Week 1 (02.09 - 08.09) - first week of wet lab work

Safety instructions; bacterial cultivation; plasmid mini prep; test PCR; test cloning with pSB1C3

Week 2 (09.09 - 15.09)

Design of arabinose induced module that controls the expression of a test substrate - chromoprotein cassette. Quantifying the cloning success ratio when using the gRNA expression vector (see Contribution and Improvement).

Week 3 (16.09 - 22.09)

Cloning of the DAMP4 expression module into the arabinose controlled expression vector. Colony PCR identification of correct transformants. Quantifying the cloning success ratio when using the gRNA expression vector (see Contribution and Improvement).

Week 4 (23.09 - 29.09)

Induction and expression experiments.

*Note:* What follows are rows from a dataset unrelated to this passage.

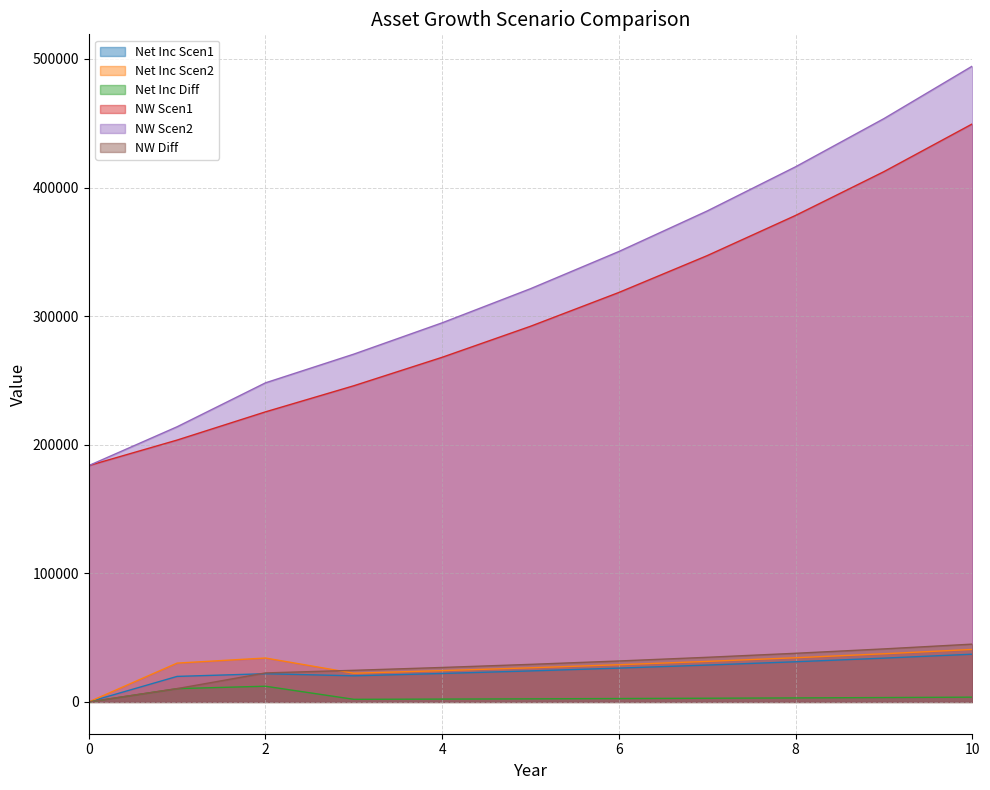

How many distinct data groups are displayed?

6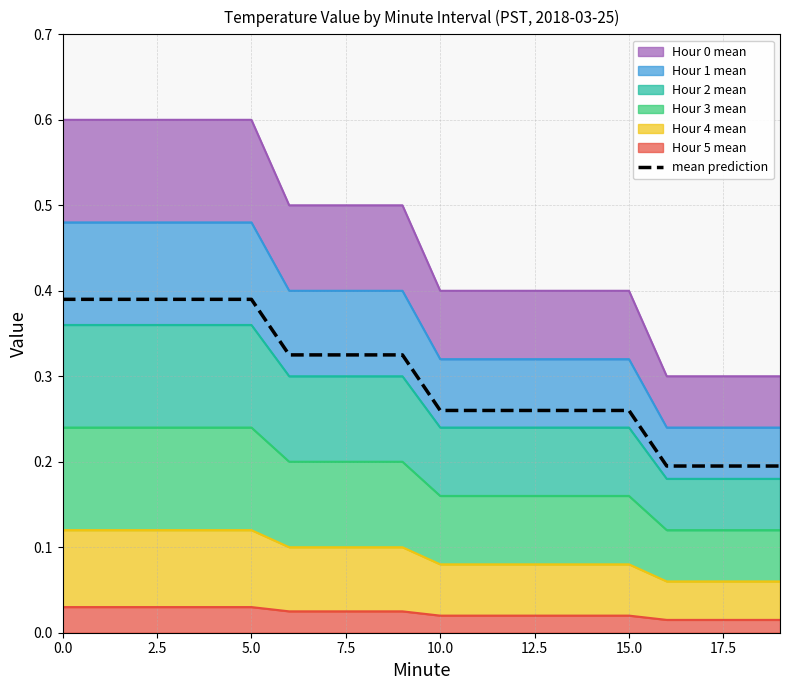

Does the chart have visible grid lines?

Yes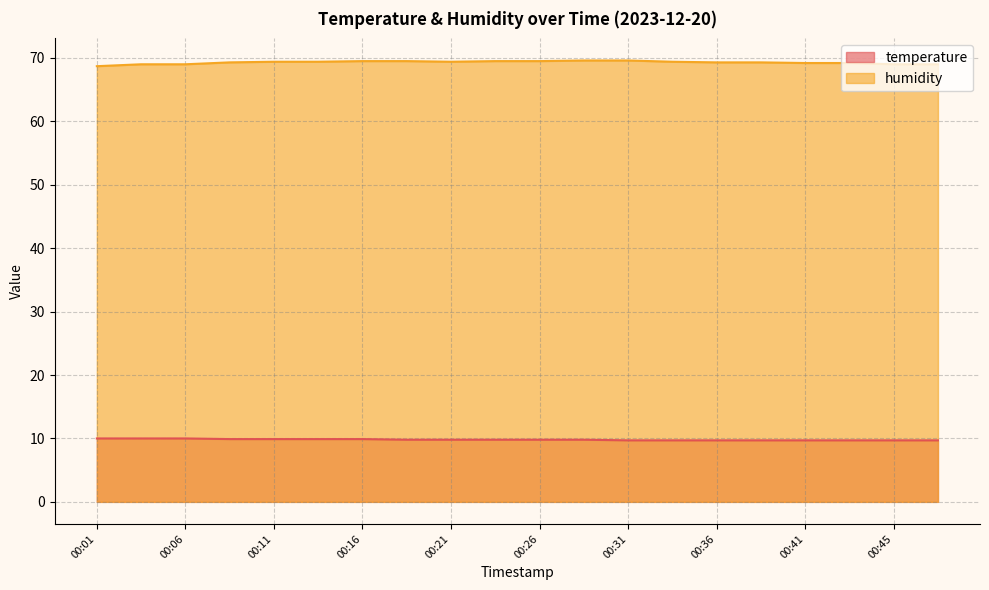

True or false: temperature has more than 1 points higher than both neighbors.

False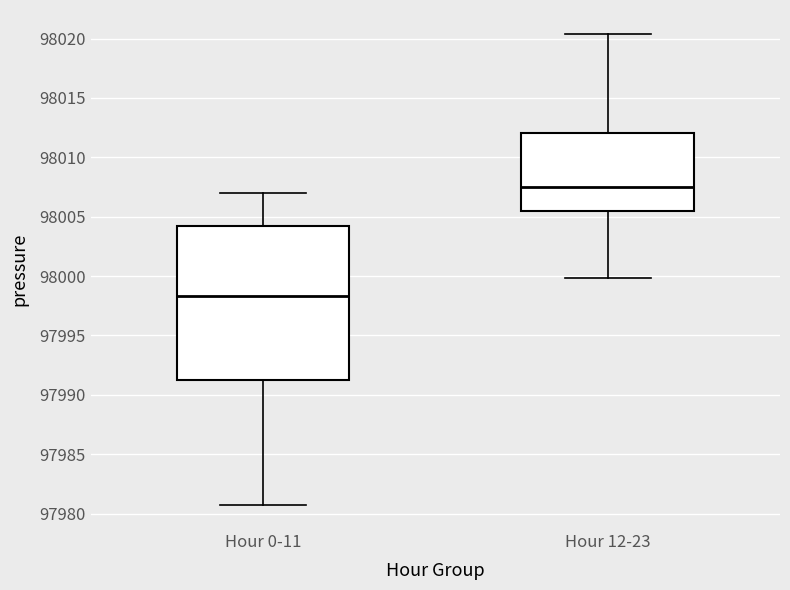

Which box has the lowest median line?

Hour 0-11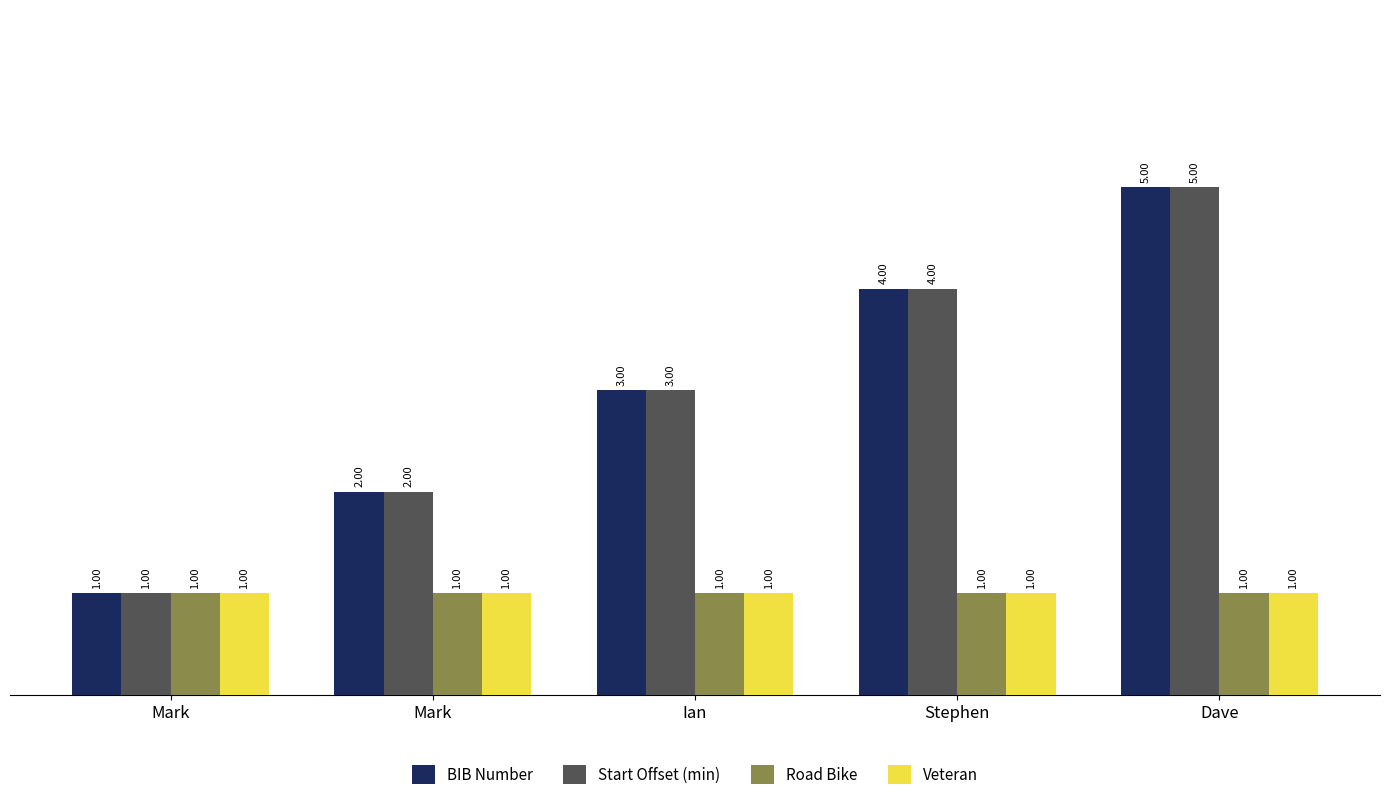

Which series has the largest total across all categories?

BIB Number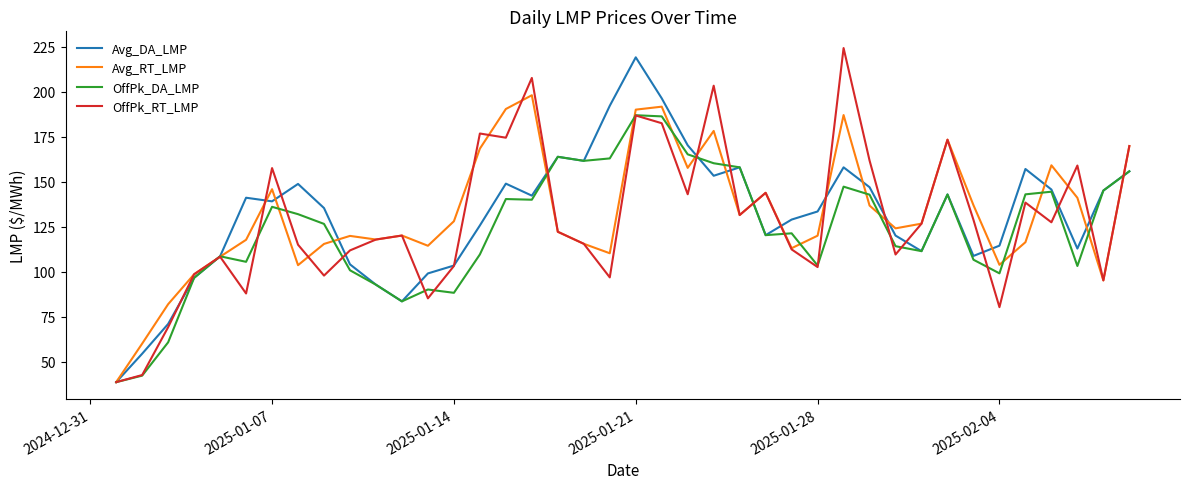

True or false: OffPk_RT_LMP and Avg_DA_LMP intersect in this chart.

True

Test SDS-PAGE to evaluate the functionality of our vector. Designing the primers for cloning the red chromoprotein expression cassette.

October

Week 1 (01.10 - 06.10)

Design of expression modules for putative AMPs from the great white shark. Cloning of the new red chromoprotein expression cassette into the 2 vectors.

Week 2 (07.10 - 13.10)

Quantifying the cloning success ratio when using the gRNA expression vector with red chromoprotein expression cassette.

Week 3 (14.10 - 20.10)

Cloning of the AMP expression modules into pSB1C3. Induction of the expression of the putative AMPs and monitoring the cell survival ability via spectrophotometric measurements.